**ASSIGNED TASK**
Restate all the data word for word, leaving nothing out.

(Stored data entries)
-- Opening Marker --

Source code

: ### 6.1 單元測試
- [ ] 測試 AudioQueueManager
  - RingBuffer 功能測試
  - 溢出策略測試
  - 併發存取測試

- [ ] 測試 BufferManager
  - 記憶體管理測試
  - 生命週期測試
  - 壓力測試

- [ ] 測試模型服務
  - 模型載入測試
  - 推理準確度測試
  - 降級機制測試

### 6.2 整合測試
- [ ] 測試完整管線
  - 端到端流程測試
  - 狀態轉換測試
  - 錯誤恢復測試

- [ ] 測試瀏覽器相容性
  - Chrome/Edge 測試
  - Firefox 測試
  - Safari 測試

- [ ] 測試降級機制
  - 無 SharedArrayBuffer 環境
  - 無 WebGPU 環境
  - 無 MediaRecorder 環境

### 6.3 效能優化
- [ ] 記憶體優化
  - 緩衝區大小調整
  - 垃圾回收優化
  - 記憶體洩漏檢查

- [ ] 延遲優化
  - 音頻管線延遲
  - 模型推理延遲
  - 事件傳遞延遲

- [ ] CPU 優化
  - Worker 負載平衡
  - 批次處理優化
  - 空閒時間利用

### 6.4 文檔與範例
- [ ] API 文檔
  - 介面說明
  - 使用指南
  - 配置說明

-- Closing Marker --

**RESULT FOR THIS EXERCISE**
Source code

: ### 6.1 單元測試
- [ ] 測試 AudioQueueManager
  - RingBuffer 功能測試
  - 溢出策略測試
  - 併發存取測試

- [ ] 測試 BufferManager
  - 記憶體管理測試
  - 生命週期測試
  - 壓力測試

- [ ] 測試模型服務
  - 模型載入測試
  - 推理準確度測試
  - 降級機制測試

### 6.2 整合測試
- [ ] 測試完整管線
  - 端到端流程測試
  - 狀態轉換測試
  - 錯誤恢復測試

- [ ] 測試瀏覽器相容性
  - Chrome/Edge 測試
  - Firefox 測試
  - Safari 測試

- [ ] 測試降級機制
  - 無 SharedArrayBuffer 環境
  - 無 WebGPU 環境
  - 無 MediaRecorder 環境

### 6.3 效能優化
- [ ] 記憶體優化
  - 緩衝區大小調整
  - 垃圾回收優化
  - 記憶體洩漏檢查

- [ ] 延遲優化
  - 音頻管線延遲
  - 模型推理延遲
  - 事件傳遞延遲

- [ ] CPU 優化
  - Worker 負載平衡
  - 批次處理優化
  - 空閒時間利用

### 6.4 文檔與範例
- [ ] API 文檔
  - 介面說明
  - 使用指南
  - 配置說明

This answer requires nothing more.